• **LISTED ENTRIES**
============================================================

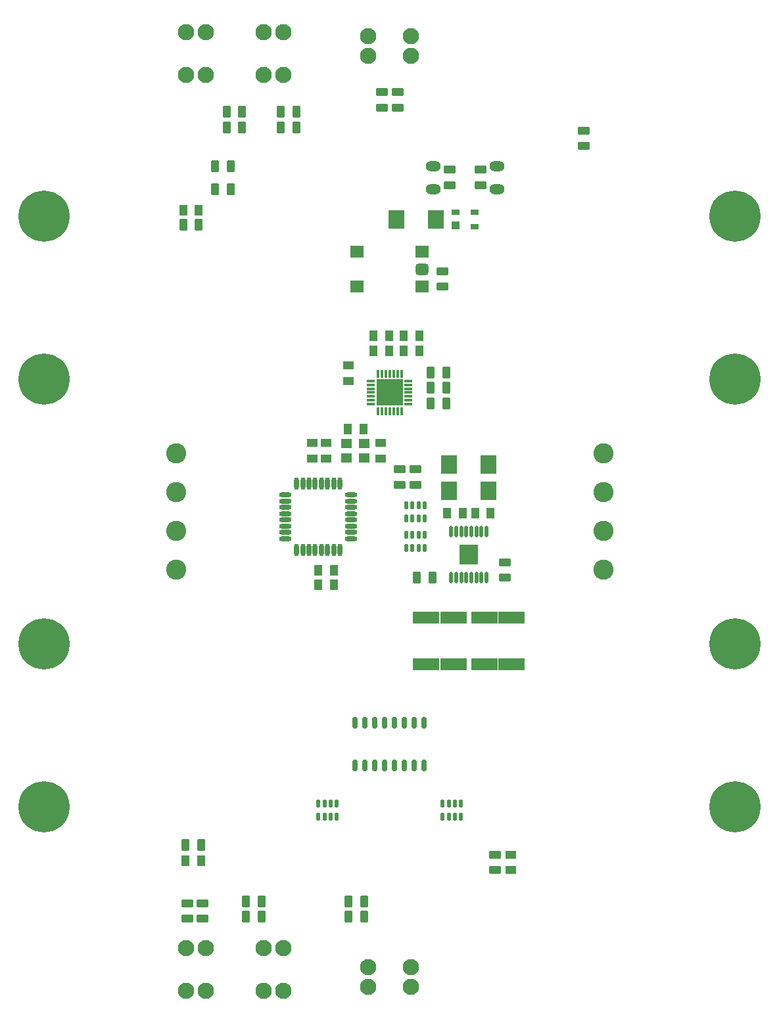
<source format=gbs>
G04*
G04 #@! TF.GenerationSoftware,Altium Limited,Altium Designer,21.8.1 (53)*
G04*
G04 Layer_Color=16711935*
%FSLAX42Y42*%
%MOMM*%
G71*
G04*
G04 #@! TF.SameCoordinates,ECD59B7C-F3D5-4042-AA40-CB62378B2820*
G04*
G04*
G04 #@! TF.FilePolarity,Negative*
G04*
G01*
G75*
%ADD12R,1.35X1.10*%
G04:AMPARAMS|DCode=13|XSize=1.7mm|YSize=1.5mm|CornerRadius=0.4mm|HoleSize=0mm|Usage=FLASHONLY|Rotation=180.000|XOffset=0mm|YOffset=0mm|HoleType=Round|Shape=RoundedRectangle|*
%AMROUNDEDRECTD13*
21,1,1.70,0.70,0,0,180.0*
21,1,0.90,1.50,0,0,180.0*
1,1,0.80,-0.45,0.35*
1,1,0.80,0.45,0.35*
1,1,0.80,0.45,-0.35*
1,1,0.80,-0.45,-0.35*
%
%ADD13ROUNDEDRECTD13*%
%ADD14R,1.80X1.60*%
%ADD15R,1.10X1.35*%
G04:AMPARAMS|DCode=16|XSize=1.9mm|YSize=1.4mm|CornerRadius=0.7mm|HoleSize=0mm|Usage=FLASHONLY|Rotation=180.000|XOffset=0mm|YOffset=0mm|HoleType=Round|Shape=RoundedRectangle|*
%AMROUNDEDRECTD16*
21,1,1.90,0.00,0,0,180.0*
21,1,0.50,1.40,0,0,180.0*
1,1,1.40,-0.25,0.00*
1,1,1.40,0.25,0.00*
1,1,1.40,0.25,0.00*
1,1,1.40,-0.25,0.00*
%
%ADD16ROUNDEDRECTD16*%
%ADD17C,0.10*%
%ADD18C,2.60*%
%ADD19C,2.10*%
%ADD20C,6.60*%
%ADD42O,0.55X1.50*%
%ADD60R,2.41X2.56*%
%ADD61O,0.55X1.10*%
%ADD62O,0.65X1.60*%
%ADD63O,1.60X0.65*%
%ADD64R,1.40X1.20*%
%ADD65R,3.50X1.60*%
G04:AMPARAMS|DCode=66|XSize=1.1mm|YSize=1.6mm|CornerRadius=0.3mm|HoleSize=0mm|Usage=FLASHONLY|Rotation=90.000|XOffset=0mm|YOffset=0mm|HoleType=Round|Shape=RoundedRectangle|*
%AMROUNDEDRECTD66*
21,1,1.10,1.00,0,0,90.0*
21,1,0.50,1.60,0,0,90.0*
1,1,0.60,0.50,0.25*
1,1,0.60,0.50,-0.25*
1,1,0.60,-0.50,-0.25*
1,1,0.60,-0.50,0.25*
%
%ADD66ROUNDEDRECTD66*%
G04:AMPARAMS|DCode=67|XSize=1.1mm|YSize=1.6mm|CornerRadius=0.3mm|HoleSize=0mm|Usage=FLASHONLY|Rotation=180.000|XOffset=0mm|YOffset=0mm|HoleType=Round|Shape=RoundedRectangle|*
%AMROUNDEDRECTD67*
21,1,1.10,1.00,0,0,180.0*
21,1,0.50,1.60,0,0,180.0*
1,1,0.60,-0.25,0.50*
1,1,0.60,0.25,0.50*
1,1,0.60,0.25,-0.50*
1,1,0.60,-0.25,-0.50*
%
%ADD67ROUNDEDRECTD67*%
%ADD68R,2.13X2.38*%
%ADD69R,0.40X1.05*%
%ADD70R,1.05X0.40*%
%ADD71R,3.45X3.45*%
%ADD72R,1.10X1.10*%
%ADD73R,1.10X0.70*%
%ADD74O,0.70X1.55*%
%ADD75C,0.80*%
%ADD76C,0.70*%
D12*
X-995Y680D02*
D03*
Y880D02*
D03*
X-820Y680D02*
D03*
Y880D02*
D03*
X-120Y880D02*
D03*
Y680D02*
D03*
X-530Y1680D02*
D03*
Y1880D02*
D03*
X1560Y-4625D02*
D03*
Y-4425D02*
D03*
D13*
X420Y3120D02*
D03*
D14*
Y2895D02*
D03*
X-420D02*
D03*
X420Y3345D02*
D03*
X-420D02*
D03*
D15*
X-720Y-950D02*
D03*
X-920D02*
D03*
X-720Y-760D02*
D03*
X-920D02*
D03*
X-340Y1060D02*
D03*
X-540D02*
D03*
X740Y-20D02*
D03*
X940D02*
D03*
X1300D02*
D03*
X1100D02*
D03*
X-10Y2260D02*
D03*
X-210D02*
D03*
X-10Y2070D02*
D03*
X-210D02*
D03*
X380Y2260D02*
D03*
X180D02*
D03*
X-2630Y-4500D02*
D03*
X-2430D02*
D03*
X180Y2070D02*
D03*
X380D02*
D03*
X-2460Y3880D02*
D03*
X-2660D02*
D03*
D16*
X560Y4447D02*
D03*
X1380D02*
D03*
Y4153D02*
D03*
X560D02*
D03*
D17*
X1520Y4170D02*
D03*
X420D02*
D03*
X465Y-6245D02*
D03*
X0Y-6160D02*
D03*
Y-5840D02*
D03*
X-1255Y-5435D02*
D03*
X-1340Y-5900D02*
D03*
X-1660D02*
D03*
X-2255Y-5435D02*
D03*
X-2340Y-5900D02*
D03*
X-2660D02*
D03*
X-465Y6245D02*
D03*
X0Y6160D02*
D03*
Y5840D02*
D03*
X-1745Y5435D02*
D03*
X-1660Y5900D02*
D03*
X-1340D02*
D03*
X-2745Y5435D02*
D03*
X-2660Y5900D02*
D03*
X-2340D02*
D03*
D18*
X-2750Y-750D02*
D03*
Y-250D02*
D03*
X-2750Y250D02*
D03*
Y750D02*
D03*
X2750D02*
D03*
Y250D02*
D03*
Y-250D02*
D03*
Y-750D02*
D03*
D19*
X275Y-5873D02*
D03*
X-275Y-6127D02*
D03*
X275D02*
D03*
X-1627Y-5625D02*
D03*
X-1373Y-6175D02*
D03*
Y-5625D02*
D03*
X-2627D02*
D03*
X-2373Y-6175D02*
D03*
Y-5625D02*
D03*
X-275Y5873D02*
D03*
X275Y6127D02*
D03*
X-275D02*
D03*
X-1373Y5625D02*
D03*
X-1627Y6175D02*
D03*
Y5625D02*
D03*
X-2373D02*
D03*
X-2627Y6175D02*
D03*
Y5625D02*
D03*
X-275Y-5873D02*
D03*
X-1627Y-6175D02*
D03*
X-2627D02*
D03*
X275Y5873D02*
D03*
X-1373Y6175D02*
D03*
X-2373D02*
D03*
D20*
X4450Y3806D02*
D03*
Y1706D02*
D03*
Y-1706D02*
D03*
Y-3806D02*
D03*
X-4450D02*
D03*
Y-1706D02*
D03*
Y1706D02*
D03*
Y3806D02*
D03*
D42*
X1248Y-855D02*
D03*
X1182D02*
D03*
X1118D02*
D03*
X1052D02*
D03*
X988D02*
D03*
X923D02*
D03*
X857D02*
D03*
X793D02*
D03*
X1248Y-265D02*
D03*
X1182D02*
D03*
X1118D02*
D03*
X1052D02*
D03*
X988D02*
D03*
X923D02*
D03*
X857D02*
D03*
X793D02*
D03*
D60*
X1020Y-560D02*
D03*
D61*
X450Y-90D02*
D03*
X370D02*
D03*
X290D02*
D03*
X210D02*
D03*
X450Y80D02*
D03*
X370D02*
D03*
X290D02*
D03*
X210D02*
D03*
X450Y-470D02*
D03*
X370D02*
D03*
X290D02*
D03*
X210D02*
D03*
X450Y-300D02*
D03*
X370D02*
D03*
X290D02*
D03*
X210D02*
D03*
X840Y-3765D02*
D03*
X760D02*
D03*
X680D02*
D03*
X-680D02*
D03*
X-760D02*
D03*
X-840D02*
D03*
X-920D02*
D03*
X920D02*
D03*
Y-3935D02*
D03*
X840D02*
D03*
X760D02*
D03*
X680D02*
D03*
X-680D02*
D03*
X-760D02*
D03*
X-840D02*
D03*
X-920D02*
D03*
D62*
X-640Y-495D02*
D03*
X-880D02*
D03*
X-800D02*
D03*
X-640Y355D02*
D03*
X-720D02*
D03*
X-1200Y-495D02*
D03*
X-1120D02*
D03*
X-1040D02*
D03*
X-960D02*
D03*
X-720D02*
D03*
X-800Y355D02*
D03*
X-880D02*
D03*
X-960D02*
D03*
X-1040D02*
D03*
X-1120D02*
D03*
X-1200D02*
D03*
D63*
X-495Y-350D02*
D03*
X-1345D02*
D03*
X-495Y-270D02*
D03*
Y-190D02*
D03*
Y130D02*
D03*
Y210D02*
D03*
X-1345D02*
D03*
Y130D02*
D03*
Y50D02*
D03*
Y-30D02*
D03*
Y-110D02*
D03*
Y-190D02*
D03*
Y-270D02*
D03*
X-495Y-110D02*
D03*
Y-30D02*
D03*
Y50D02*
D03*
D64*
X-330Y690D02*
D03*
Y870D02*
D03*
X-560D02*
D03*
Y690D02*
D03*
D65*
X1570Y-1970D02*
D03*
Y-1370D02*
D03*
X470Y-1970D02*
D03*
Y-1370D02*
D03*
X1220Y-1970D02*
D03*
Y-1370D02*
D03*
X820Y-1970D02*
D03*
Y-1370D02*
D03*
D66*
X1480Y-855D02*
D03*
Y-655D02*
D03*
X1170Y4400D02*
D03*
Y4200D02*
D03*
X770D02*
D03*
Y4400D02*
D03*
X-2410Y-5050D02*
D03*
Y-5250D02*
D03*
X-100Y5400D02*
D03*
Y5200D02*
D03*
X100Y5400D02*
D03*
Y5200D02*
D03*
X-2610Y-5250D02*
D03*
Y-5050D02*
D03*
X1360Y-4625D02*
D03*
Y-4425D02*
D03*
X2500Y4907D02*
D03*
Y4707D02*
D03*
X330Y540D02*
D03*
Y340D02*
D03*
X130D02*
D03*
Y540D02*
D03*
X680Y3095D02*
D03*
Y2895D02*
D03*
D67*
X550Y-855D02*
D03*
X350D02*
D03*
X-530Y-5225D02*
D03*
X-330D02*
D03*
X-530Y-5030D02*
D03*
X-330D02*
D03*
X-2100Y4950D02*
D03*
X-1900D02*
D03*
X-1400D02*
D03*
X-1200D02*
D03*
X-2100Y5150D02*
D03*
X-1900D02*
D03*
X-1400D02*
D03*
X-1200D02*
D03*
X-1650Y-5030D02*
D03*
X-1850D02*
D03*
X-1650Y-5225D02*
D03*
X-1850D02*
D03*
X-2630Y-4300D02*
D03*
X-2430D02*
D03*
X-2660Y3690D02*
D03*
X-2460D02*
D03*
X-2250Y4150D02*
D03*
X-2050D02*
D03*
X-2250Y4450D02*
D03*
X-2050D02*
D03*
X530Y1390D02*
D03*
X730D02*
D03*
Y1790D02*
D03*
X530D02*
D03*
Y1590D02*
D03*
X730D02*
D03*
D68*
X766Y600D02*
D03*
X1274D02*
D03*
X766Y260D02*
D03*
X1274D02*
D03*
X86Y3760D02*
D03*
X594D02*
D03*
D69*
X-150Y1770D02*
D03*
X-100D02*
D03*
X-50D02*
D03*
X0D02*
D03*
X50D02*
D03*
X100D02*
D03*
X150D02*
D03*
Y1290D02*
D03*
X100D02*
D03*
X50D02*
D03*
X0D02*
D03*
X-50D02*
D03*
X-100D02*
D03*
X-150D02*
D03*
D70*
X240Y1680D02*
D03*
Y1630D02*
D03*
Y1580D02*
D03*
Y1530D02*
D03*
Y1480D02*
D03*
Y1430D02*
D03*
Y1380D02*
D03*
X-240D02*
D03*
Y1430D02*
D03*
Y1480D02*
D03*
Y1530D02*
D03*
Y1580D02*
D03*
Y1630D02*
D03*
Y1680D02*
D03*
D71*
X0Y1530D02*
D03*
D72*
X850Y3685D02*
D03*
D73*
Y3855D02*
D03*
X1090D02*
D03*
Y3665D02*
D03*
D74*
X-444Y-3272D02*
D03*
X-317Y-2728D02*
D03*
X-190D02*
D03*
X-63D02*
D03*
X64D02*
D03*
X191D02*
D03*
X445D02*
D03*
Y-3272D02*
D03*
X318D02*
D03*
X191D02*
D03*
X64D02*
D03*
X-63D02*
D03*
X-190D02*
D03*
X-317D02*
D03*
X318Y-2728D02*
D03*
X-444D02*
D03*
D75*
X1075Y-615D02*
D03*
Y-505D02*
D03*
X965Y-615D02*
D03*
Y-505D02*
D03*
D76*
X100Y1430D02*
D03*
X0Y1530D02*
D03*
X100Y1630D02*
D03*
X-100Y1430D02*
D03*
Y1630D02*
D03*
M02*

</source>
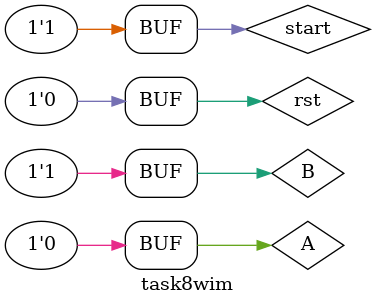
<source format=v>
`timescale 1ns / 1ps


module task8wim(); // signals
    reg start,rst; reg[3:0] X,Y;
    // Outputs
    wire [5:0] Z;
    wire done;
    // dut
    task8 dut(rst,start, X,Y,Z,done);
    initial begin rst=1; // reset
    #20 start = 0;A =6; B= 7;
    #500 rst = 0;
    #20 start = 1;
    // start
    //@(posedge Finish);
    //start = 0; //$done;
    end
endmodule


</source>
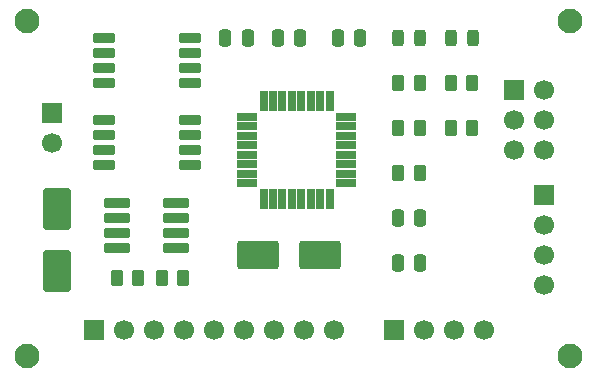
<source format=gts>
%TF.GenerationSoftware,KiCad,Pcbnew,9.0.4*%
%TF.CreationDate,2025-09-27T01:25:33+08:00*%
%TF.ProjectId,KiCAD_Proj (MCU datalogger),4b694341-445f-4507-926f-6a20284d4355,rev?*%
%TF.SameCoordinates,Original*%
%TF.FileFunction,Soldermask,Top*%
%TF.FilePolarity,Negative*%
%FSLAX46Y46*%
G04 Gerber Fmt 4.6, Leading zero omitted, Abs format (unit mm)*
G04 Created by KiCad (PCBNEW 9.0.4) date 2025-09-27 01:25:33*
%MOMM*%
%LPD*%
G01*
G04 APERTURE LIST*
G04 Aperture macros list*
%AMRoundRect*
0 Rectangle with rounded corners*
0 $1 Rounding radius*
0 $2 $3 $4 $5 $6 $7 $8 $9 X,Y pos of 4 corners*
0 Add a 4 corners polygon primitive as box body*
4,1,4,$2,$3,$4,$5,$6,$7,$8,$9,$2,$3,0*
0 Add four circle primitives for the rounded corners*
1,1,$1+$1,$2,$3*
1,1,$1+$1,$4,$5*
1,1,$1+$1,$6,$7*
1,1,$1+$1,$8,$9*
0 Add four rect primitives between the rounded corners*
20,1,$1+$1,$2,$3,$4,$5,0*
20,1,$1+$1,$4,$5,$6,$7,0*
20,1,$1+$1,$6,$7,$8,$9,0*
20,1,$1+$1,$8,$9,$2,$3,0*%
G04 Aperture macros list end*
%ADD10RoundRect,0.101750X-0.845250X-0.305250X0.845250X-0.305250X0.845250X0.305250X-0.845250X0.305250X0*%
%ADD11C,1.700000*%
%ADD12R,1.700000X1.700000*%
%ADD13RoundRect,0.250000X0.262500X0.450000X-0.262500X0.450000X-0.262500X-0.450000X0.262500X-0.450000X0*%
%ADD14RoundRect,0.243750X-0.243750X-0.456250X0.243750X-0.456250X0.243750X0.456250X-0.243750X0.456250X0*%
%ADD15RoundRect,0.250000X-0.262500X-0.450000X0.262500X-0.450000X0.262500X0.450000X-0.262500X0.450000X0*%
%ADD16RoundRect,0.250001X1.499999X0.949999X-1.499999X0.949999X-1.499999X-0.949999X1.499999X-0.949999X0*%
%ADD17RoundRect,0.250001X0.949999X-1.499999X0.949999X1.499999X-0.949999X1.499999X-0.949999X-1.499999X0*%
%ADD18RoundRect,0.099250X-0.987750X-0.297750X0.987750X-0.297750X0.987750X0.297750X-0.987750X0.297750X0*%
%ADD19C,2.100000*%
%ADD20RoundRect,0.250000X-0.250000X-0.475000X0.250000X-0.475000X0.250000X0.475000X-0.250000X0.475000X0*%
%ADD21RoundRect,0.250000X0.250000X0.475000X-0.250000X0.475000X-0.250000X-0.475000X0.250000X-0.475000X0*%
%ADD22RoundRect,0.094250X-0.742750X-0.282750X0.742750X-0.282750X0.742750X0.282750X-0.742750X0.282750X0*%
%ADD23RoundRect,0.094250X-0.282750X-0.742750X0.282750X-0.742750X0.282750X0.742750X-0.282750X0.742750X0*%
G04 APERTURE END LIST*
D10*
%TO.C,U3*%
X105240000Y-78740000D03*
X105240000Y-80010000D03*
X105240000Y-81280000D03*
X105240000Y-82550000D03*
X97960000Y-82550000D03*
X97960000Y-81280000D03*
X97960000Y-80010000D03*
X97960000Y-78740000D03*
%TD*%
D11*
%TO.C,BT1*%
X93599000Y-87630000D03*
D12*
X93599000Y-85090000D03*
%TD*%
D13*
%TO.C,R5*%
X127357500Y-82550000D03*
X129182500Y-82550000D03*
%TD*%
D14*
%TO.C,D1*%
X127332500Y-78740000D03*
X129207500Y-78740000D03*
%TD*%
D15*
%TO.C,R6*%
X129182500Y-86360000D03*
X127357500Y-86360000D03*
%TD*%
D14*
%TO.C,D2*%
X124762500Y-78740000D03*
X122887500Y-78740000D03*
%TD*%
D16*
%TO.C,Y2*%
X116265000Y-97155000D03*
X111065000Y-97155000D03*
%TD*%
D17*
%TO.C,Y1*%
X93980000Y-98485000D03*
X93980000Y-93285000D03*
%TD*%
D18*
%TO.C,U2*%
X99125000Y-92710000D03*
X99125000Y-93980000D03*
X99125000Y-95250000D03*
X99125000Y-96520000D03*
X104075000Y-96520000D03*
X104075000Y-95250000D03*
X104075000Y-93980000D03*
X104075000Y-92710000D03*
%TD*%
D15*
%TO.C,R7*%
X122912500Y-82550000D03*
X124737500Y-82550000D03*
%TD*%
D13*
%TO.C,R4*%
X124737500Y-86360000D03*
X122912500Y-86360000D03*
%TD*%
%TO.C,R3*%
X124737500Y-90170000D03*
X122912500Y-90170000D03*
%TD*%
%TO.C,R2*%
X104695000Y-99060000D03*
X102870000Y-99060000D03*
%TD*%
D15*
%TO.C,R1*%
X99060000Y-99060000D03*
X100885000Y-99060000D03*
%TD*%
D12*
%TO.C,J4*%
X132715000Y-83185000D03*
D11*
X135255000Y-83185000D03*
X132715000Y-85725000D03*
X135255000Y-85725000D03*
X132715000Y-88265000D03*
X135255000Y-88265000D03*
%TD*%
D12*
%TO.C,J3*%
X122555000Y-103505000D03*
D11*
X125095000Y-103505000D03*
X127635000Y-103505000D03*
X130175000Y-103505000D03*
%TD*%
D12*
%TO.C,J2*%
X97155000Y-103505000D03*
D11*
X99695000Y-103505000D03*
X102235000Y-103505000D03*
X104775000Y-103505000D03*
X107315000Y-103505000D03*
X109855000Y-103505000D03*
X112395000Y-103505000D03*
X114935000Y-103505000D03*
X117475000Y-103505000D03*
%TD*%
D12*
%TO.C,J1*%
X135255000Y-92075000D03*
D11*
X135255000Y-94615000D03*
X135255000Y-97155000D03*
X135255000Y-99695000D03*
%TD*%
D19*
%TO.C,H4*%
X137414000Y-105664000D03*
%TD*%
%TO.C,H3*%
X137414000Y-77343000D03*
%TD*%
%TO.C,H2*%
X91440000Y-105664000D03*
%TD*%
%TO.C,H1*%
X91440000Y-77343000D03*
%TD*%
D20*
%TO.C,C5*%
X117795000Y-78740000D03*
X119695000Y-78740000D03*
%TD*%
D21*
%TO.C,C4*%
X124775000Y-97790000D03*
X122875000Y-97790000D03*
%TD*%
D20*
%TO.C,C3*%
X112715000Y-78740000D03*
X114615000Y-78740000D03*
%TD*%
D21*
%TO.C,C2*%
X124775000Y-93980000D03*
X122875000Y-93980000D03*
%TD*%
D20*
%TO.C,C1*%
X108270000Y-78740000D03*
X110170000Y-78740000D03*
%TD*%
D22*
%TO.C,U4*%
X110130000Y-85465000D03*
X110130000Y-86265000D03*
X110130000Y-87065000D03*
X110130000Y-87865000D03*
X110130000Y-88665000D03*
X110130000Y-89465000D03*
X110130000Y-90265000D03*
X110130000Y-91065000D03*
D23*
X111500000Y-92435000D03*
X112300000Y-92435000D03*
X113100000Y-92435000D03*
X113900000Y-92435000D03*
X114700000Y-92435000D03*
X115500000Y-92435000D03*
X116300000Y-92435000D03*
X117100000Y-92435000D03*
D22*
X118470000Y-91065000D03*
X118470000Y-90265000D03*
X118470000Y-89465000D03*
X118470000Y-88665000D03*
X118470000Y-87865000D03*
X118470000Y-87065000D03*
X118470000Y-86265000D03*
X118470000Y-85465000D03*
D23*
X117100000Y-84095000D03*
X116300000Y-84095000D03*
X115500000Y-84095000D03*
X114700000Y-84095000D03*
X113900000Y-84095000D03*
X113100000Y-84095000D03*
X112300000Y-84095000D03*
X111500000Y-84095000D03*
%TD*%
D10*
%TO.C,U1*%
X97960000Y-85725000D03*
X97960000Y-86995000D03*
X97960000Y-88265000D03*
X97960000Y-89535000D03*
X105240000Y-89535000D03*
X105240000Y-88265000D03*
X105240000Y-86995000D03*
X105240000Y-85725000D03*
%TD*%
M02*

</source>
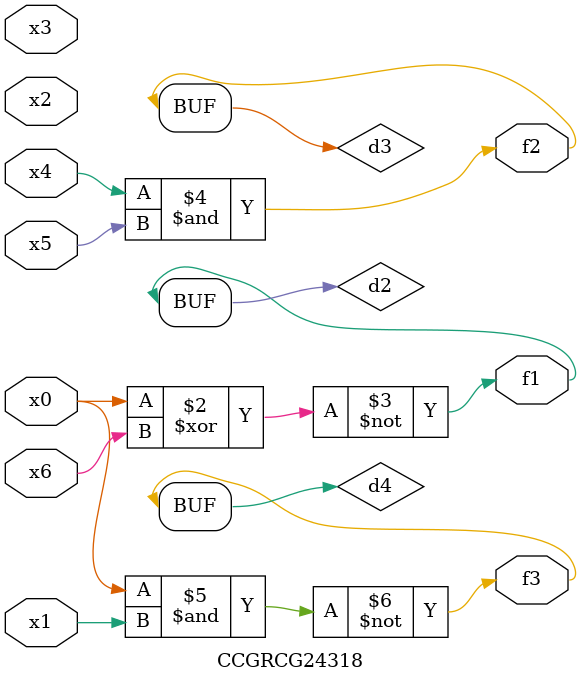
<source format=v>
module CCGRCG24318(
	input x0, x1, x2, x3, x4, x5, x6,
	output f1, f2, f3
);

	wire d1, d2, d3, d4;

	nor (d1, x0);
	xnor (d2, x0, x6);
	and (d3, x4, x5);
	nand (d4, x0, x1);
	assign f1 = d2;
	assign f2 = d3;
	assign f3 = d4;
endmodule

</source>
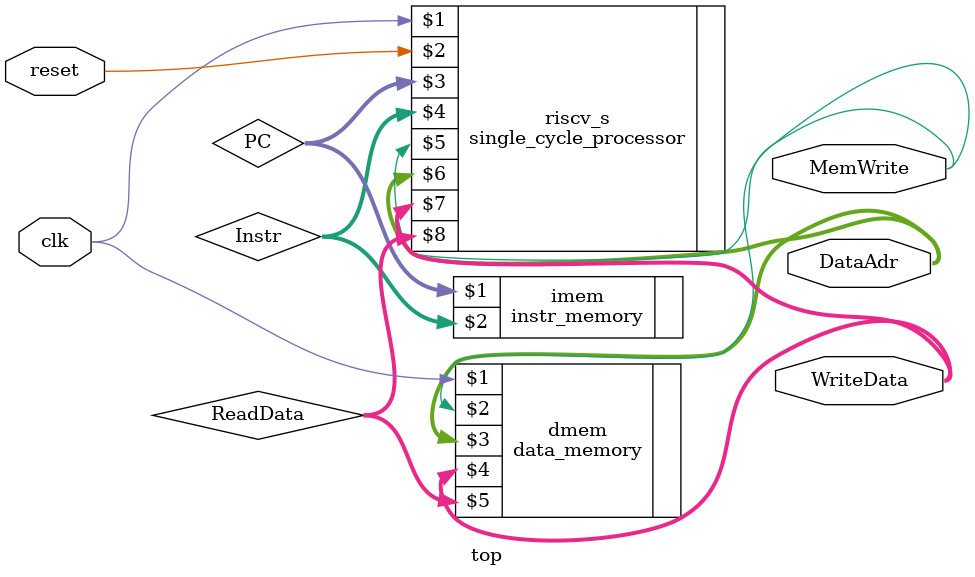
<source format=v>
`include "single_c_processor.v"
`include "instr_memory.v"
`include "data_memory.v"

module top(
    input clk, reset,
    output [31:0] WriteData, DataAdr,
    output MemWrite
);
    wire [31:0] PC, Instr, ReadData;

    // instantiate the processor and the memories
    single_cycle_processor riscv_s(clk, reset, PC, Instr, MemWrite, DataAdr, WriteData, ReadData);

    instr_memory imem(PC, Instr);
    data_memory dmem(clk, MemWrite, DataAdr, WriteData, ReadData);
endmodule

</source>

============================================================

Using the entries above, give the number of lines that carry the string "WriteData", without anything else.

3